Just from reading the specs (I.E. real world details might derail all of this):

https://www.freebsd.org/cgi/man.cgi?query=sendfile&sektion=2

Given one can specify arbitrary offsets for sendfile(), it's not clear to me that there must be any kind of O(k > 1) relationship between open() and sendfile() calls: As long as you can map requested content to a sub-interval of a file, you can co-mingle the catalogue into an arbitrarily small number of files, or potentially even stream directly off raw block devices.

Does the encryption in DRM protect the metadata?
AFAIK no. The point of DRM is to prevent recording / playing the media on a device without decryption key (authorization).
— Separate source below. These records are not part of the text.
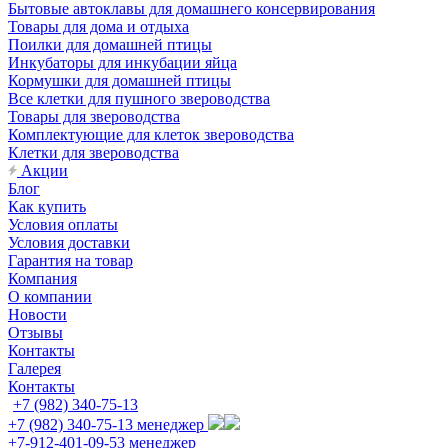
Бытовые автоклавы для домашнего консервирования
Товары для дома и отдыха
Поилки для домашней птицы
Инкубаторы для инкубации яйца
Кормушки для домашней птицы
Все клетки для пушного звероводства
Товары для звероводства
Комплектующие для клеток звероводства
Клетки для звероводства
Акции
Блог
Как купить
Условия оплаты
Условия доставки
Гарантия на товар
Компания
О компании
Новости
Отзывы
Контакты
Галерея
Контакты
+7 (982) 340-75-13
+7 (982) 340-75-13
менеджер
+7-912-401-09-53
менеджер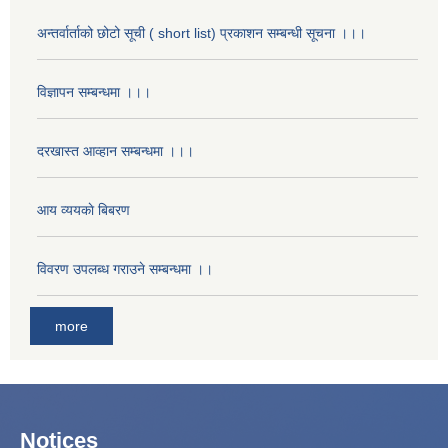
अन्तर्वार्ताको छोटो सूची ( short list) प्रकाशन सम्बन्धी सूचना ।।।
विज्ञापन सम्बन्धमा ।।।
दरखास्त आव्हान सम्बन्धमा ।।।
आय व्ययकाे बिबरण
विवरण उपलब्ध गराउने सम्बन्धमा ।।
more
Notices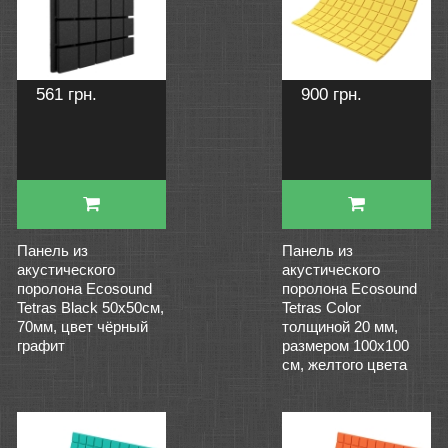
561 грн.
900 грн.
Панель из
Панель из
акустического
акустического
поролона Ecosound
поролона Ecosound
Tetras Black 50x50см,
Tetras Color
70мм, цвет чёрный
толщиной 20 мм,
графит
размером 100х100
см, желтого цвета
So the goal is different than TLS that is used by the client to ensure the content is authentic, unaltered during transmission and not readable by a man-in-the-middle.
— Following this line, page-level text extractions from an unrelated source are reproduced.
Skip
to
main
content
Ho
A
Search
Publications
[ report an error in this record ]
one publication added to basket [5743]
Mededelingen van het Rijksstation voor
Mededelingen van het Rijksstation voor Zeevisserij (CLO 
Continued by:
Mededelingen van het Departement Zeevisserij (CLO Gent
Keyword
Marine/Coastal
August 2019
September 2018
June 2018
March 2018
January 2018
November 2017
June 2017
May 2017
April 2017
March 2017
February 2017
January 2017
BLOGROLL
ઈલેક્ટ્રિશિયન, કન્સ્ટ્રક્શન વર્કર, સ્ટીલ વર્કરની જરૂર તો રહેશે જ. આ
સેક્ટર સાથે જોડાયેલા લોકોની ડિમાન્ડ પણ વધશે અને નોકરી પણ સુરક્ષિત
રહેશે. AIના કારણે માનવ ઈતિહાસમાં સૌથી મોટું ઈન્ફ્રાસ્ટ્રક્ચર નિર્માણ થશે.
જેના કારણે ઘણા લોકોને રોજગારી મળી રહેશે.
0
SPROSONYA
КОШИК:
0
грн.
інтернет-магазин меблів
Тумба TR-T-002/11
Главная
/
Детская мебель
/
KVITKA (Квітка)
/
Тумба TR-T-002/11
But do we really need such protection for a TV show?

"Metadata" in HLS / DASH is a separate HTTP request which can be served over HTTPS if you wish. Then it can refer to media segments served over HTTP (unless your browser / client doesn't like "mixed content").

> But do we really need such protection for a TV show?

DRM may be mandated by the content owners. TLS gives Netflix customers privacy against their ISP snooping what they're watching.

> But do we really need such protection for a TV show?

What you watch can be a very private thing, especially for famous people.

No, and it doesn't protect the privacy of the viewer either!
FWIW, neither does the TLS layer: because the video is all chunked into fixed-time-length segments, each video causes a unique signature of variable-byte-size segments, making it possible to determine which Netflix movie someone is watching based simply on their (encrypted) traffic pattern. Someone built this for YouTube a while back and managed to get it up to like 98% accuracy.

https://www.blackhat.com/docs/eu-16/materials/eu-16-Dubin-I-...

https://americansforbgu.org/hackers-can-see-what-youtube-vid...

Did TLS 1.3 fix this with content length hiding? Doesn't it add support for variable-length padding that could prevent the attacker from measuring the plaintext content length? Do any major servers support it?